Both events were shocking, but the fact that members of Congress don’t pull knives or physically attack opponents or issue challenges to duels with swords or pistols suggests that in some ways public discourse “has changed for the better,” Jendrysik said.
But both examples also provide lessons that “incivility pays,” he said. After he beat Sumner on the Senate floor, Brooks was re-elected and “received hundreds of canes to replace the one he broke over Sumner’s head.” Wilson was proclaimed a hero by some for calling out the president.
“Civility and incivility both have payoffs,” Jendrysik said. “Civility is absolutely necessary to make things work in Congress” and for people facing major issues to find common ground. But the notion of civility has been devalued as it has become easier to call someone out.
On much of talk radio, for example, “incivility toward your opponent is expected … in those closed communities of the left and right,” where audiences “expect some abuse” of opponents who are not present or represented.
Compromise is seen as evil, he said, and working with opponents is seen as selling out, or weakness. “Incivility is profitable,” Jendrysik said,” helping to win elections and ratings points.
Jan Kelly Moen, an adjunct professor of sociology at Bemidji State University, cited the increasing role of technology in shaping the debate over civility, including the creation of new “uncivil” shorthand language for texting: BIH, for example, for “burn in hell.”
Civility “is an incredibly pressing issue in the legal profession today,” said Kathryn Rand, dean of the UND Law School. The legal system’s adversarial nature contributes to that and to a public perception of lawyers as “more interested in winning or making money than serving their clients,” she said, and lawyers themselves seem to be losing confidence in their own profession.
But the North Dakota State Bar has adopted “a set of aspirations of professionalism and civility” to guide lawyers, Rand said, and the relatively small, close nature of the profession in North Dakota helps to bolster integrity.
Mark Meister, who chairs the department of communications at North Dakota State University in Fargo, suggested that a growing narcissism and “our propensity for attention” work against civility.
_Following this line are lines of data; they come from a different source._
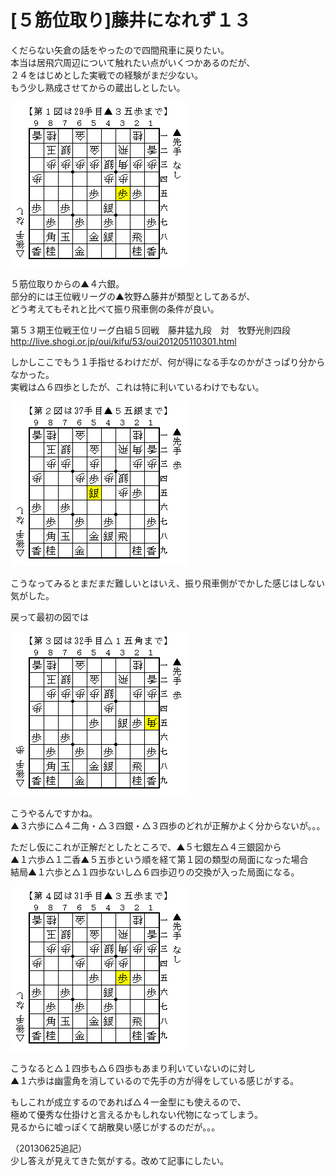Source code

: # [５筋位取り]藤井になれず１３  

くだらない矢倉の話をやったので四間飛車に戻りたい。  
本当は居飛穴周辺について触れたい点がいくつかあるのだが、  
２４をはじめとした実戦での経験がまだ少ない。  
もう少し熟成させてからの蔵出しとしたい。  


![](images/20130616024430.png)  

５筋位取りからの▲４六銀。  
部分的には王位戦リーグの▲牧野△藤井が類型としてあるが、  
どう考えてもそれと比べて振り飛車側の条件が良い。  

第５３期王位戦王位リーグ白組５回戦　藤井猛九段　対　牧野光則四段  
http://live.shogi.or.jp/oui/kifu/53/oui201205110301.html  

しかしここでもう１手指せるわけだが、何が得になる手なのかがさっぱり分からなかった。  
実戦は△６四歩としたが、これは特に利いているわけでもない。  

![](images/20130616024429.png)  

こうなってみるとまだまだ難しいとはいえ、振り飛車側がでかした感じはしない気がした。  

戻って最初の図では  

![](images/20130616024428.png)  

こうやるんですかね。  
▲３六歩に△４二角・△３四銀・△３四歩のどれが正解かよく分からないが。。。  

ただし仮にこれが正解だとしたところで、▲５七銀左△４三銀図から  
▲１六歩△１二香▲５五歩という順を経て第１図の類型の局面になった場合  
結局▲１六歩と△１四歩ないし△６四歩辺りの交換が入った局面になる。  

![](images/20130616024427.png)  

こうなると△１四歩も△６四歩もあまり利いていないのに対し  
▲１六歩は幽霊角を消しているので先手の方が得をしている感じがする。  

もしこれが成立するのであれば△４一金型にも使えるので、  
極めて優秀な仕掛けと言えるかもしれない代物になってしまう。  
見るからに嘘っぽくて胡散臭い感じがするのだが。。。  

（20130625追記）  
少し答えが見えてきた気がする。改めて記事にしたい。  
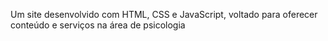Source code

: Um site desenvolvido com HTML, CSS e JavaScript, voltado para oferecer conteúdo e serviços na área de psicologia

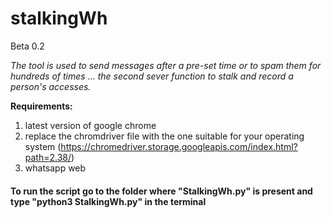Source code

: # stalkingWh

Beta 0.2

<i>The tool is used to send messages after a pre-set time or to spam them for hundreds of times ... the second sever function to stalk and record a person's accesses.</i>

<b>Requirements:</b>
1) latest version of google chrome
2) replace the chromdriver file with the one suitable for your operating system (https://chromedriver.storage.googleapis.com/index.html?path=2.38/)
3) whatsapp web

<h4>To run the script go to the folder where "StalkingWh.py" is present and type "python3 StalkingWh.py" in the terminal</h4>

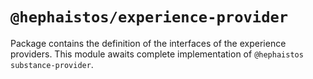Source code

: # `@hephaistos/experience-provider`

Package contains the definition of the interfaces of the experience providers. This module awaits complete implementation of `@hephaistos
substance-provider`.
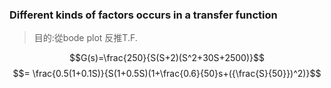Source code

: ### Different kinds of factors occurs in a transfer function

>目的:從bode plot 反推T.F.

$$G(s)=\frac{250}{S(S+2)(S^2+30S+2500)}$$
$$= \frac{0.5(1+0.1S)}{S(1+0.5S)(1+\frac{0.6}{50}s+({\frac{S}{50}})^2)}$$
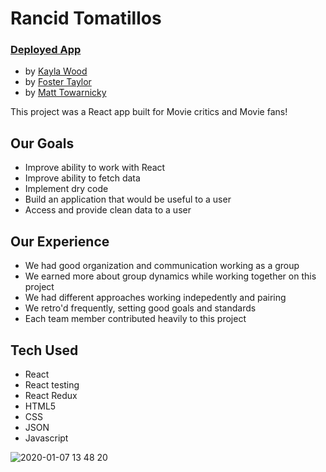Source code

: # Rancid Tomatillos

### [Deployed App](http://rancidtomatillosturing.herokuapp.com/)

* by [Kayla Wood](https://github.com/kaylaewood)
* by  [Foster Taylor](https://github.com/foster55f)
* by  [Matt Towarnicky](https://github.com/MattTuring)


This project was a React app built for Movie critics and Movie fans!

## Our Goals
- Improve ability to work with React 
- Improve ability to fetch data
- Implement dry code
- Build an application that would be useful  to a user
- Access and provide clean data to a user

## Our Experience
- We had good organization and communication working as a group
- We earned more about group dynamics while working together on this project
- We had different approaches working indepedently and pairing
- We retro'd frequently, setting good goals and standards
- Each team member contributed heavily to this project


## Tech Used
- React
- React testing
- React Redux
- HTML5
- CSS
- JSON
- Javascript

![2020-01-07 13 48 20](https://user-images.githubusercontent.com/50148342/71928263-70efd080-3154-11ea-9029-2b59b3634bbd.gif)

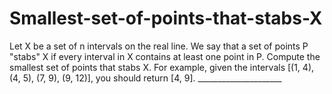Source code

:# Smallest-set-of-points-that-stabs-X
Let X be a set of n intervals on the real line. We say that a set of points P "stabs" X if every interval in X contains at least one point in P. Compute the smallest set of points that stabs X.  For example, given the intervals [(1, 4), (4, 5), (7, 9), (9, 12)], you should return [4, 9].  _____________________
Another member of the panel, Mark Covey, professor of psychology at Concordia College in Moorhead, Minn., said a growing diversity and a quicker pace of life have led to language and manners that some may perceive as less civil. Jendrysik added that American society is less deferential than it used to be — young to their elders, people generally to those in authority — and that is seen by some as a decline in civility.
Chuck Haga is a reporter at the Grand Forks Herald, which is owned by Forum Communications Co.